┌─ Extracted text
Although the underlying content is still visible on the page and can still be indexed by Google, the content can still be visually obscured by interstitial ads. For most users, this can be a frustrating experience. Pages that use intrusive interstitial ads can deliver a poorer experience to users in contrast to pages where the content is immediately visible.

Here are some examples of improper ad placement:

  • A pop-up ad that covers the main content while the users navigate to a page or while they are browsing the page.
  • Displaying a standalone interstitial that the user has to dismiss before they can access the main content.
  • Using a layout where the above-the-fold portion of the page resembles a standalone interstitial ad with the main content placd below the fold.

Are there exceptions to this new Google rule?
└─
┌─ Provided data
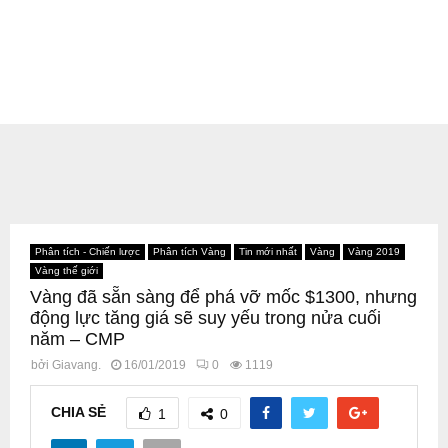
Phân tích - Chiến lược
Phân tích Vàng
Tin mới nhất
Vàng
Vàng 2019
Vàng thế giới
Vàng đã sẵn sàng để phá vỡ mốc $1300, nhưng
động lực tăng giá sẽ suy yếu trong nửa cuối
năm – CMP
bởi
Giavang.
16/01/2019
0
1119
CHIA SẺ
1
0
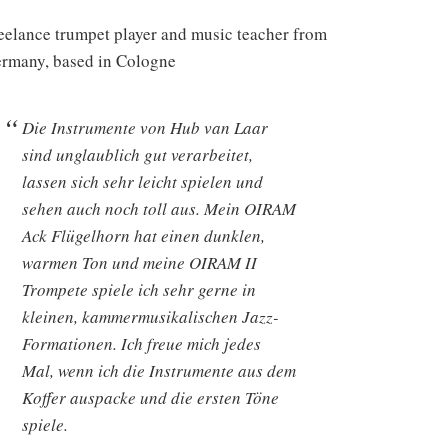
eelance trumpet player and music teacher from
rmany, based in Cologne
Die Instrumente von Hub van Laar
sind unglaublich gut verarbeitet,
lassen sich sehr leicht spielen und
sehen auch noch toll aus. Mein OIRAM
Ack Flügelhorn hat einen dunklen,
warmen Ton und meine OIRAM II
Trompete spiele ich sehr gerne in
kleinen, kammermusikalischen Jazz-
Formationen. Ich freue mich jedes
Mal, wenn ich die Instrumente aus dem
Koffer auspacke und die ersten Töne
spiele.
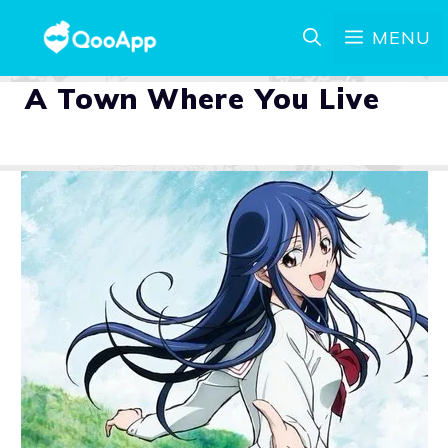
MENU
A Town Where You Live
└─
┌─ Provided data
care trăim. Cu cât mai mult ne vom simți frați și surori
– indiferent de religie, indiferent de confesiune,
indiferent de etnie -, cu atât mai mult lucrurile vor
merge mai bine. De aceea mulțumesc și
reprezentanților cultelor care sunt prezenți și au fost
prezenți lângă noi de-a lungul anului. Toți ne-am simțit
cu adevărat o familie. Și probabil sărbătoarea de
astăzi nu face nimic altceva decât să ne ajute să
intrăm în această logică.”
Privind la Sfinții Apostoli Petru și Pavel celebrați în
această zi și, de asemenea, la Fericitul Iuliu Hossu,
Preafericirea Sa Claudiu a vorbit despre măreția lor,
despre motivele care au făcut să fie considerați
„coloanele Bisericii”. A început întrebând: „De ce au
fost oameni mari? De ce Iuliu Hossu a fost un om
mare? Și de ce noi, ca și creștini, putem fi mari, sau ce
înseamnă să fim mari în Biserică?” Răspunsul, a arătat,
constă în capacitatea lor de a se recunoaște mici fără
└─
Assignment A »
Gather every line of the records that contains the string "mari", and copy each one as it appears.
Assignment B »
Extend the text on intrusive interstitial ads, picking up right after its last line.

Written answer A »
fost oameni mari? De ce Iuliu Hossu a fost un om
mare? Și de ce noi, ca și creștini, putem fi mari, sau ce
înseamnă să fim mari în Biserică?” Răspunsul, a arătat,

Written answer B »
The following will not be affected by the new campaign:

  • Interstitial ads that respond to a legal obligation such as for using cookies or verifying age
  • Login dialogs on sites where content is not available for public indexing
  • Banners that take up a reasonable amount of screen space and can be easily dismissed

Conclusion

The new move by Google may seem like unwelcome news for website owners. The proposed change is likely to take away either visitors or ad revenue. It’s really not a surprise if you begin to think whether Google is trying to police the ad placement or not.

Then again, before you panic, you can still get a high search engine ranking even if you have interstitial ads on your site. As long as you have relevant and high-quality content, you have really nothing to worry about.

Bottom line, these new changes should be able to make a difference in the long run, especially in terms of user experience.